Refuse collection update

Refuse Bin Collections – What is happening?

Sevenoaks District Council must change its methods of collecting refuse across the District.  The Government requires the Council to separate food waste from other waste after April this year and is asking for an improvement in the amount of recycling that is collected.  The Council has also been ordered by the Health and Safety Executive to stop the manual handling of rubbish sacks.

This means that all residents will be supplied with new food waste caddies which will be emptied every week.  Sevenoaks Council will also be changing, like all other councils in Kent have already done, to alternate weekly collections of recycling and residual waste.  The Council proposes that most residents should use different wheelie bins for each of those.  That will allow all the bins to be emptied mechanically into the trucks.

The Council’s favoured solution is for each house to have its own set of wheelie bins which must be taken by householders to a suitable place near the road on collection day before returning them onto the householders’ premises.  The Village Association is concerned that because many houses do not have a road frontage, this will be difficult for some people.  It could also lead to people keeping their bins permanently on public amenity land within neighbourhoods, such as front gardens or in alleys behind gardens, which residents do not own.  The Village Association has always opposed any such abuse of its land and these new arrangements are potentially going to make this much worse.  The Council requires level access between the bins and the refuse freighter.  In many neighbourhoods, a lot of the places where people currently leave rubbish sacks on collection days are unsuitable for wheelie bins because of soft or uneven ground, or because they would cause an obstruction so significant alterations to landscaped areas may be necessary.

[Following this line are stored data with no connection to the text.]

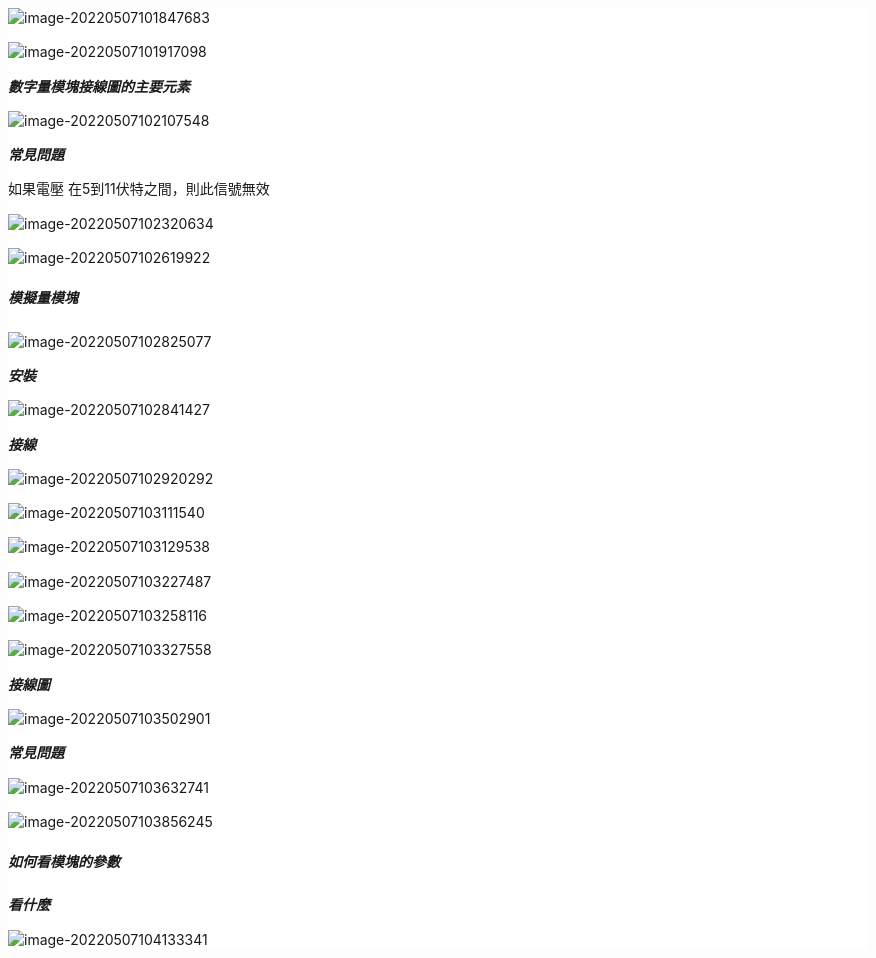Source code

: ![image-20220507101847683](https://raw.githubusercontent.com/mengziup/pic/master/image-20220507101847683.png)

![image-20220507101917098](https://raw.githubusercontent.com/mengziup/pic/master/image-20220507101917098.png)

***數字量模塊接線圖的主要元素***

![image-20220507102107548](https://raw.githubusercontent.com/mengziup/pic/master/image-20220507102107548.png)

***常見問題***

如果電壓 在5到11伏特之間，則此信號無效

![image-20220507102320634](https://raw.githubusercontent.com/mengziup/pic/master/image-20220507102320634.png)

![image-20220507102619922](https://raw.githubusercontent.com/mengziup/pic/master/image-20220507102619922.png)

##### 模擬量模塊

![image-20220507102825077](https://raw.githubusercontent.com/mengziup/pic/master/image-20220507102825077.png)

***安裝***

![image-20220507102841427](C:\Users\mengzy\AppData\Roaming\Typora\typora-user-images\image-20220507102841427.png)

***接線***

![image-20220507102920292](https://raw.githubusercontent.com/mengziup/pic/master/image-20220507102920292.png)

![image-20220507103111540](https://raw.githubusercontent.com/mengziup/pic/master/image-20220507103111540.png)

![image-20220507103129538](https://raw.githubusercontent.com/mengziup/pic/master/image-20220507103129538.png)

![image-20220507103227487](https://raw.githubusercontent.com/mengziup/pic/master/image-20220507103227487.png)

![image-20220507103258116](https://raw.githubusercontent.com/mengziup/pic/master/image-20220507103258116.png)

![image-20220507103327558](https://raw.githubusercontent.com/mengziup/pic/master/image-20220507103327558.png)

***接線圖***

![image-20220507103502901](https://raw.githubusercontent.com/mengziup/pic/master/image-20220507103502901.png)

***常見問題***

![image-20220507103632741](https://raw.githubusercontent.com/mengziup/pic/master/image-20220507103632741.png)

![image-20220507103856245](https://raw.githubusercontent.com/mengziup/pic/master/image-20220507103856245.png)

##### 如何看模塊的參數

***看什麼***

![image-20220507104133341](https://raw.githubusercontent.com/mengziup/pic/master/image-20220507104133341.png)
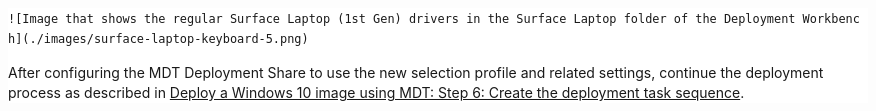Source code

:     ![Image that shows the regular Surface Laptop (1st Gen) drivers in the Surface Laptop folder of the Deployment Workbench](./images/surface-laptop-keyboard-5.png)
After configuring the MDT Deployment Share to use the new selection profile and related settings, continue the deployment process as described in [Deploy a Windows 10 image using MDT: Step 6: Create the deployment task sequence](/deployment/deploy-windows-mdt/deploy-a-windows-10-image-using-mdt#step-6-create-the-deployment-task-sequence).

The Council has suggested these issues mean it would be preferable for neighbourhoods to build permanent storage areas for large communal bins.  However, finding suitable sites close to roads for access by refuse freighters, and convenient for residents to use, will not be practical.

The Council has said that the Village Association and Residents’ Societies must bear the cost of any work to facilitate bin emptying.  This would be completely unaffordable.  There are also particular challenges at apartments which already have communal bin stores that cannot be adapted easily.

Since last June, the Village Association, with support from the Parish Council, has been trying to negotiate with Sevenoaks Council to find a solution to these difficulties that will not unduly inconvenience residents, and which will not lead to a big increase in Village Association and Residents’ Society fees, whilst still meeting the Council’s objectives.  The Council’s officers have not yet been able to offer any acceptable alternatives.

The issue is becoming urgent as time progresses, so it has now been raised at the highest level in the Council, and we are also seeking support from our Member of Parliament, Tom Tugendhat, although he does not have direct responsibility for waste collection by the Council.

We will continue to update residents when we have more news and, once we there are viable options, we will be consulting with all Residents’ Societies and, in turn, their residents as this would be an important change.